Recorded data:
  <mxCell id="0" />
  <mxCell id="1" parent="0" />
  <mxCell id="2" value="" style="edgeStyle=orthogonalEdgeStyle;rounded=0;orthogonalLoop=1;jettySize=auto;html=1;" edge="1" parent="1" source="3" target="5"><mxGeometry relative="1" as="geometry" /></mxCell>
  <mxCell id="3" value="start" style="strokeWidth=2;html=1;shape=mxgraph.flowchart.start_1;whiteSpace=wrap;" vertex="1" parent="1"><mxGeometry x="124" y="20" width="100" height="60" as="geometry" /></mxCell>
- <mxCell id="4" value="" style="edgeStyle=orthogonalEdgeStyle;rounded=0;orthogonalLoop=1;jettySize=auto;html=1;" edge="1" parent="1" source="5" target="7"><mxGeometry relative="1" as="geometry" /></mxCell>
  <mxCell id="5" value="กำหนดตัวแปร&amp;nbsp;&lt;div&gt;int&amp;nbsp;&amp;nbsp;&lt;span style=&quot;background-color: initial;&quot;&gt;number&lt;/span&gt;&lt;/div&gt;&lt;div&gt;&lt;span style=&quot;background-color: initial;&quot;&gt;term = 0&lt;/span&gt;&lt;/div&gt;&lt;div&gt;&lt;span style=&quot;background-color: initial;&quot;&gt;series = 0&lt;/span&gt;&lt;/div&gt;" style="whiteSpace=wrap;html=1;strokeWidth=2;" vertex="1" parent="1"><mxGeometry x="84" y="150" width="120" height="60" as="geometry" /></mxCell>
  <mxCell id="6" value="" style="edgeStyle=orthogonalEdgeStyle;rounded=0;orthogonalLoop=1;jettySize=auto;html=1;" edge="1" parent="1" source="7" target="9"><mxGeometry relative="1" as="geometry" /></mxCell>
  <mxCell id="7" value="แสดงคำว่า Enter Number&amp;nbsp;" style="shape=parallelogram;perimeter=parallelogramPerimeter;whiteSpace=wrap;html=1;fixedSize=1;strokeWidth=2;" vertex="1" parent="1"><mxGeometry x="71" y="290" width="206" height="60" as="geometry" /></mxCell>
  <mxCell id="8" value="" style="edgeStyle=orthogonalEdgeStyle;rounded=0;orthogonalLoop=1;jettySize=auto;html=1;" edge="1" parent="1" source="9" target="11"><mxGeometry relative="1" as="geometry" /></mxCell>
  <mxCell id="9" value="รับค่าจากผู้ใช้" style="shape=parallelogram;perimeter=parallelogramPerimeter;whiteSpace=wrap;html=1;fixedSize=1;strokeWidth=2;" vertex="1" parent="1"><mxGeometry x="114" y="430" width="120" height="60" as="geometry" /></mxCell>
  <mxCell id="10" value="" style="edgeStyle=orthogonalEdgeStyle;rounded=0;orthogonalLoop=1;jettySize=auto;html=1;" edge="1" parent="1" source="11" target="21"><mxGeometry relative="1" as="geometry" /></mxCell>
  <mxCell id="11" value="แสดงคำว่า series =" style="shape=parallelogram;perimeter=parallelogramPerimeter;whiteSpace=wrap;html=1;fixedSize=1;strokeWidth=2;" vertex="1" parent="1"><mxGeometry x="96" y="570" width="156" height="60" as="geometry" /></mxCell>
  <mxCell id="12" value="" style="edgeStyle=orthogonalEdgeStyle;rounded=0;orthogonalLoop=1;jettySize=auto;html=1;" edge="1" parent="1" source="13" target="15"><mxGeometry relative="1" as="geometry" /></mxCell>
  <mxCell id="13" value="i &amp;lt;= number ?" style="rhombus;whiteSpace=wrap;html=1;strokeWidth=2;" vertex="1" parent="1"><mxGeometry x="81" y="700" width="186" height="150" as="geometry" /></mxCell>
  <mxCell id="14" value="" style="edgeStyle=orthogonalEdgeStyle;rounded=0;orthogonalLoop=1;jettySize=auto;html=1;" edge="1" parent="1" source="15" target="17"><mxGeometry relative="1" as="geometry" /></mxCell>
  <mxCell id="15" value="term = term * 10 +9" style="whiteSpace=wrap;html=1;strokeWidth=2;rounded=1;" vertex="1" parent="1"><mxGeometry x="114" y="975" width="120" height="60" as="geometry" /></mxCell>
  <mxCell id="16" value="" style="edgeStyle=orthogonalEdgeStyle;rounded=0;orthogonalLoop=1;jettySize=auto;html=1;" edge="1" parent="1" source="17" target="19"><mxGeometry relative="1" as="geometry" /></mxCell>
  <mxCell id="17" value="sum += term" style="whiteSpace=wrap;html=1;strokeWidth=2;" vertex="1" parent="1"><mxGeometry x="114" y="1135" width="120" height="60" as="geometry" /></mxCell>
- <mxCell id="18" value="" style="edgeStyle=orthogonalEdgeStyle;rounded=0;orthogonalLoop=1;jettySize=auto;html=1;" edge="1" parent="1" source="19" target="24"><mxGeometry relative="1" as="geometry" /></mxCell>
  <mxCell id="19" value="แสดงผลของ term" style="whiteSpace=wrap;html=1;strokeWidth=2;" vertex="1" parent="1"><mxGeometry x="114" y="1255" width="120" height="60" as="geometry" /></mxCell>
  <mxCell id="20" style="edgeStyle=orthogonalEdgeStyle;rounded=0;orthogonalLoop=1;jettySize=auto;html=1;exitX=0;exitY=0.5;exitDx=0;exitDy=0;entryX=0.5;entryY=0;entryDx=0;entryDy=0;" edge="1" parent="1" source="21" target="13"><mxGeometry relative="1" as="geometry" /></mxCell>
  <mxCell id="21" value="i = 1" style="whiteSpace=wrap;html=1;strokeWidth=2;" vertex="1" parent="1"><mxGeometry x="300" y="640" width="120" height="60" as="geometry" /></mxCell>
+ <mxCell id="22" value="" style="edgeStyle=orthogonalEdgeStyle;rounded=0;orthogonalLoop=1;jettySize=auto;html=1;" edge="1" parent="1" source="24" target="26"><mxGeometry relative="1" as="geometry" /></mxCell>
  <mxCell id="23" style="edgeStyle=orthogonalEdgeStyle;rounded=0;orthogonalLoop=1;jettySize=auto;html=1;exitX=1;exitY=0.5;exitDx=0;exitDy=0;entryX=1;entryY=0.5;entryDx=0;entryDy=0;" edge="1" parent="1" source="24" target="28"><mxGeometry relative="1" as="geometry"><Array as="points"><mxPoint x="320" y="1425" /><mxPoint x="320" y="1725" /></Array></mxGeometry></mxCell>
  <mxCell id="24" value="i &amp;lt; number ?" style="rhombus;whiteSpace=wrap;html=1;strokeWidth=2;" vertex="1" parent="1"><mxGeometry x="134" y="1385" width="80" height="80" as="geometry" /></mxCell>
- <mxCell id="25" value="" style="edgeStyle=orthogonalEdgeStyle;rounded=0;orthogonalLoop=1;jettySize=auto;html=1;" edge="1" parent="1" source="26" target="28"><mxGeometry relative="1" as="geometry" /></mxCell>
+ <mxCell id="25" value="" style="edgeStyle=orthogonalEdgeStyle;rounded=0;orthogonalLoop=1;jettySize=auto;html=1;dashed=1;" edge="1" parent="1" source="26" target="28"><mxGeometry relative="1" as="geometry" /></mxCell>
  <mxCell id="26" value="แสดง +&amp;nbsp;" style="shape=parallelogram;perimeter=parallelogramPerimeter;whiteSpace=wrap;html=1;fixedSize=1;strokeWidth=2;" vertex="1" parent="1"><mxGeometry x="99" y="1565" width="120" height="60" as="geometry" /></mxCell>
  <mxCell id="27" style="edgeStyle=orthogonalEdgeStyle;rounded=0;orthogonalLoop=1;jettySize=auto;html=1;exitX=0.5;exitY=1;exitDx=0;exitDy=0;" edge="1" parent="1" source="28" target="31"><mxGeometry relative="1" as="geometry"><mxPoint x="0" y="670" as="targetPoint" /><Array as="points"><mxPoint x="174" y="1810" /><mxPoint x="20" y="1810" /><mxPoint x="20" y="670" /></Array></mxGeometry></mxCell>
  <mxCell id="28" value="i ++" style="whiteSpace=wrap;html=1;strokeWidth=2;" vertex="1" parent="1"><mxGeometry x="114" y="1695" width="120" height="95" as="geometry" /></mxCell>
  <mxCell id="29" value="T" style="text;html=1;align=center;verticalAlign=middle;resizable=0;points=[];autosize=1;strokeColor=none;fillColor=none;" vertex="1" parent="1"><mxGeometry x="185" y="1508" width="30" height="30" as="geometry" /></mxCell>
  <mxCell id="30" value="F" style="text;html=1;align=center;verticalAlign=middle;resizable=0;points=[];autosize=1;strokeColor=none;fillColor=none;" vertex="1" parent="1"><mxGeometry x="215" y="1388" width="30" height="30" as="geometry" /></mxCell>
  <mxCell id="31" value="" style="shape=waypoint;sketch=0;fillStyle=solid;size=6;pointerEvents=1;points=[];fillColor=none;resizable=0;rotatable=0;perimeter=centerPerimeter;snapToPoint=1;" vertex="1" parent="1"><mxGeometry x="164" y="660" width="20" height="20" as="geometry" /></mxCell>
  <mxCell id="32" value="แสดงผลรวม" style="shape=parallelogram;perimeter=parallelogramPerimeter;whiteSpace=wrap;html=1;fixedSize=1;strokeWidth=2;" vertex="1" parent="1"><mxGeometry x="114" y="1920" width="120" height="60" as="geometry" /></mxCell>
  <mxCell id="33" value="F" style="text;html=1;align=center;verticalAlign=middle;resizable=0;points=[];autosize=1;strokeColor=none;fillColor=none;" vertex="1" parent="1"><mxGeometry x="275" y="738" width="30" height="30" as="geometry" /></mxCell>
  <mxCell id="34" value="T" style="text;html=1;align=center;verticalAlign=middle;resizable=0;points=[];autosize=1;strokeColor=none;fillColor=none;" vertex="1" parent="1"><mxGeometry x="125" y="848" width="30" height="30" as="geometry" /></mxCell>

==

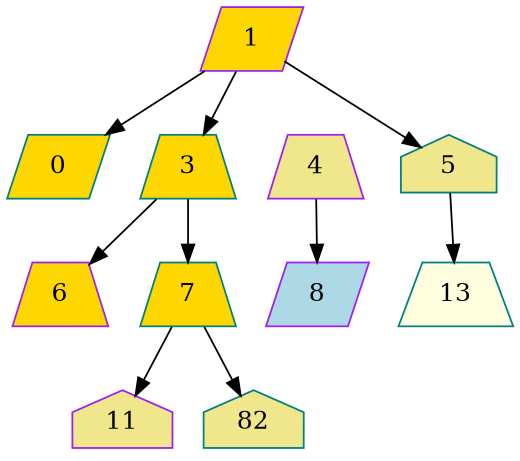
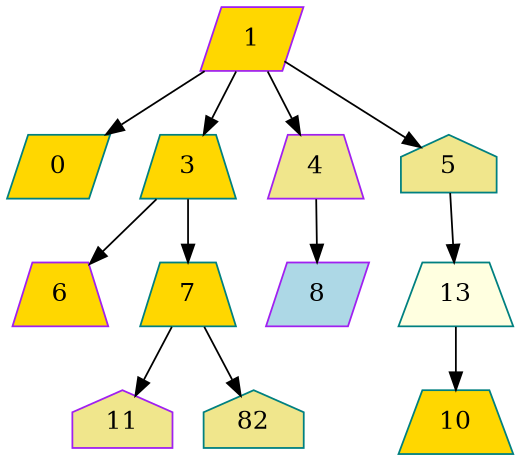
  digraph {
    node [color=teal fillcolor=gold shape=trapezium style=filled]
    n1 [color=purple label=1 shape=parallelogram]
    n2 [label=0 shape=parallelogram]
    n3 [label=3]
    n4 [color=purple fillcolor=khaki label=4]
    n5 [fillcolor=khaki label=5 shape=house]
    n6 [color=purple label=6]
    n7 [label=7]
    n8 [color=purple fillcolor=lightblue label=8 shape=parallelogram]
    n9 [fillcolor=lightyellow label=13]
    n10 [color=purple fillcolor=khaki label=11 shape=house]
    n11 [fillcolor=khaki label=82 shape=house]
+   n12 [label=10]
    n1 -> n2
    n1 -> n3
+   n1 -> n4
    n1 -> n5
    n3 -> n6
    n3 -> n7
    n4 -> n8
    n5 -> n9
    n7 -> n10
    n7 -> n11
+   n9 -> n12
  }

--

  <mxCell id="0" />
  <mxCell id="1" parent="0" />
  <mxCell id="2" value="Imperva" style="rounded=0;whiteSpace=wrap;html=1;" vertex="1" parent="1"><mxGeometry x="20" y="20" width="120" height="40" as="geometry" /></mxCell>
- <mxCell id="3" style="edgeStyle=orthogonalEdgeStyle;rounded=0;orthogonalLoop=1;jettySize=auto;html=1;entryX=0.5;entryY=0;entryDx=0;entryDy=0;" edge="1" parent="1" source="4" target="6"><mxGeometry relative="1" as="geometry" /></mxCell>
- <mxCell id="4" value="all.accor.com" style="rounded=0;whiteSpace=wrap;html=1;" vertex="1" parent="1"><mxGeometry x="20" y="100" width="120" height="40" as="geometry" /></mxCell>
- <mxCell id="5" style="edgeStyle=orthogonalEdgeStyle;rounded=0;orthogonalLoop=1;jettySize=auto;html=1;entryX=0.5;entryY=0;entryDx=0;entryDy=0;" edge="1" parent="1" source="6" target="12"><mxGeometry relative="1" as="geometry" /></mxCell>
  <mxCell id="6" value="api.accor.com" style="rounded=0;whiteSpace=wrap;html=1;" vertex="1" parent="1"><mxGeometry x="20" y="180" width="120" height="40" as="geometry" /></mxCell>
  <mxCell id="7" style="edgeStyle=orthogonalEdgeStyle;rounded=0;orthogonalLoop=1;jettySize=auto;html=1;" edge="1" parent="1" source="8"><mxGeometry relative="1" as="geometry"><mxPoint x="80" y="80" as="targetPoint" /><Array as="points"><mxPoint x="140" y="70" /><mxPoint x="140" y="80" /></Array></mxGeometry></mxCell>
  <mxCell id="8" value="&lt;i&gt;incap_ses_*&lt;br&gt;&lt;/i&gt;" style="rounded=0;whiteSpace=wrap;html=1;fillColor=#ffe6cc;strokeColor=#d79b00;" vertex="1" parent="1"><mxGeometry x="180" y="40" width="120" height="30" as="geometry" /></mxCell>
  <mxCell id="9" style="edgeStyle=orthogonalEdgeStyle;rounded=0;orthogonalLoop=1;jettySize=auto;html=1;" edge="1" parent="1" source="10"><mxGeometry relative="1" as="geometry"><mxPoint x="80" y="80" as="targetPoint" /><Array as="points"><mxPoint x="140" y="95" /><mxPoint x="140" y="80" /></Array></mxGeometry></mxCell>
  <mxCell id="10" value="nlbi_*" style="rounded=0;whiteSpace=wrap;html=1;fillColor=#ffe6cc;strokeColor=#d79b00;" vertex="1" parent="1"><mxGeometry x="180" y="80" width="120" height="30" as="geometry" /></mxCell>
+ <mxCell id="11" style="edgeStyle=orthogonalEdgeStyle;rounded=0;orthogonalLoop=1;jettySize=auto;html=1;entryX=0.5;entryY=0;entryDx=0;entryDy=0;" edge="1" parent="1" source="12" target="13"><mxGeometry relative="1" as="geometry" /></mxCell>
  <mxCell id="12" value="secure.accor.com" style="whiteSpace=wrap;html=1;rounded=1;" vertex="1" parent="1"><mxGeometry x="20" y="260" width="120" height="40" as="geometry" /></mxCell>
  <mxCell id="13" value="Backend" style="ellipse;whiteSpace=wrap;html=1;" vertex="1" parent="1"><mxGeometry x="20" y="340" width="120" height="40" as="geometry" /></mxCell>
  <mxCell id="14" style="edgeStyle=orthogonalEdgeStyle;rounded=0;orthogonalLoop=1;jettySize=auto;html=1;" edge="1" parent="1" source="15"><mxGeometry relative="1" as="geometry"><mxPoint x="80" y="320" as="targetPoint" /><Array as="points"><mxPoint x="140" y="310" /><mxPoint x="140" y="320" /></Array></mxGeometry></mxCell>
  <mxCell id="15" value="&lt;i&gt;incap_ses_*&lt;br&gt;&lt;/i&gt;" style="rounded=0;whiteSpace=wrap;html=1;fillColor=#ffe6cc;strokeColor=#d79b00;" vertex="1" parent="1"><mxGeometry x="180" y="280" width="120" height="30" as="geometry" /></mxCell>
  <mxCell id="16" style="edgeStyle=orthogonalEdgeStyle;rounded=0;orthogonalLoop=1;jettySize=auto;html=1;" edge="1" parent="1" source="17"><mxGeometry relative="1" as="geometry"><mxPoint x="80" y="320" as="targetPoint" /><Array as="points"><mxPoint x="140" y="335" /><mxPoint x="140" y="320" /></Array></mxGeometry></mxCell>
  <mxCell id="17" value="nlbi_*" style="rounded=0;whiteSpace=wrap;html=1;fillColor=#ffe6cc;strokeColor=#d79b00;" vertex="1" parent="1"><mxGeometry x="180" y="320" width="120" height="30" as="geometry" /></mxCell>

* [Exercise]
Filter the data above down to the lines that contain the string "verticalAlign", and copy each of those lines unchanged.

* [Exercise solution]
  <mxCell id="29" value="T" style="text;html=1;align=center;verticalAlign=middle;resizable=0;points=[];autosize=1;strokeColor=none;fillColor=none;" vertex="1" parent="1"><mxGeometry x="185" y="1508" width="30" height="30" as="geometry" /></mxCell>
  <mxCell id="30" value="F" style="text;html=1;align=center;verticalAlign=middle;resizable=0;points=[];autosize=1;strokeColor=none;fillColor=none;" vertex="1" parent="1"><mxGeometry x="215" y="1388" width="30" height="30" as="geometry" /></mxCell>
  <mxCell id="33" value="F" style="text;html=1;align=center;verticalAlign=middle;resizable=0;points=[];autosize=1;strokeColor=none;fillColor=none;" vertex="1" parent="1"><mxGeometry x="275" y="738" width="30" height="30" as="geometry" /></mxCell>
  <mxCell id="34" value="T" style="text;html=1;align=center;verticalAlign=middle;resizable=0;points=[];autosize=1;strokeColor=none;fillColor=none;" vertex="1" parent="1"><mxGeometry x="125" y="848" width="30" height="30" as="geometry" /></mxCell>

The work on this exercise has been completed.